Edward Dusinberre 2016. Beethoven for a later age. The journey of a string quartet. London: Faber & Faber, 262 pp.


A wonderfully conceived and executed book centred around the Takács Quartet and their playing of the late Beethoven string quartets. The author, Edward Dusinberre, is the second First Violinist (as it were) of the Takács Quartet (the first First Violinist having retired). He writes in roughly equal measures of the challenges and intricacies of playing the music, of the interactions between members of the Quartet, and of Beethoven himself and his contemporaries.

A most wonderful companion to the music and a book to revisit regularly, although I longed to hear the voices of the other Hungarian members of the quartet from themselves (as distinct from as remembered by Dusinberre). In Dusinberre’s telling they seem to sweat alternative interpretations of every last phrase of every work they rehearse, and it would be cheap to observe they maybe should get out more. Perhaps the Hungarians would wish that a bit more too? Maybe even Beethoven himself (who seemed much more concerned with tempi than with notes).

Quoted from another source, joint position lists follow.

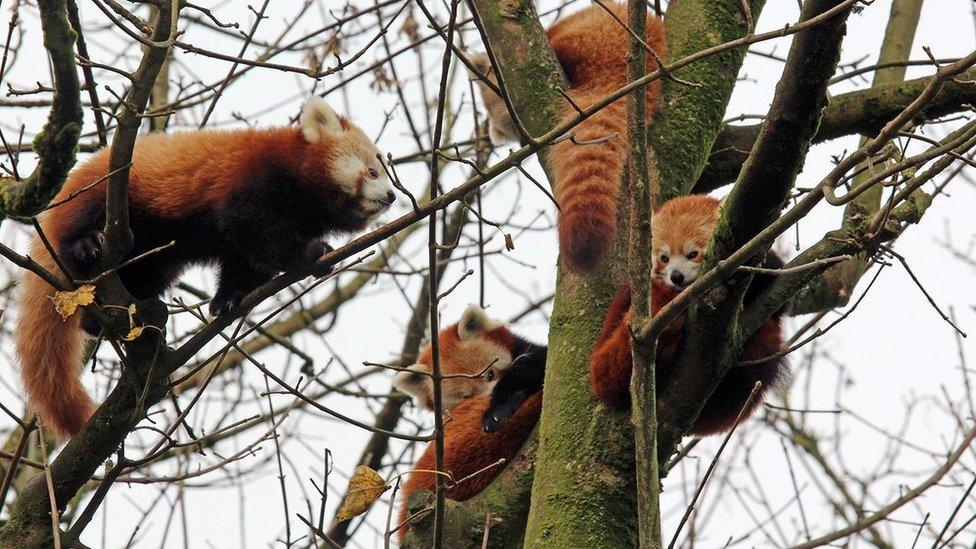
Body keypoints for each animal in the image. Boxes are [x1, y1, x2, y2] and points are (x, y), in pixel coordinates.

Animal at [17, 96, 396, 438]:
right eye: (373, 171)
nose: (392, 195)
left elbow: (245, 262)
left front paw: (228, 299)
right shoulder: (254, 178)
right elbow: (249, 223)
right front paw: (311, 254)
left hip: (151, 255)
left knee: (141, 277)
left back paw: (128, 314)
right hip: (106, 196)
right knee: (82, 229)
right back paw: (85, 248)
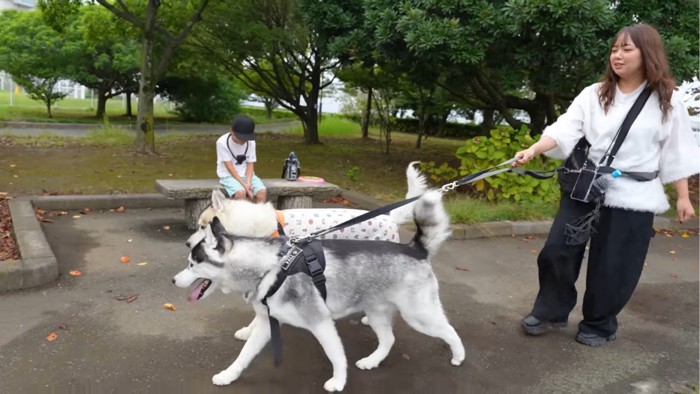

About Beethoven I learned how he managed to remain remarkably isolated from the upheavals of the times, Napoleon’s war and defeat, and other revolutions and persecutions. He seemed to confine his political activism and idealism to his art, in a way strikingly similar to that of Leonardo da Vinci. I guess if you really are a genius you behave as you must.

About musicians I learned that they likely get more from the music and from their performances than most members of the audience, or at least appreciate it at another level. Audiences lacking a formal musical training take the music differently, but I think more as the composer intended. Such is the initial and likely unfair impression from this splendid book.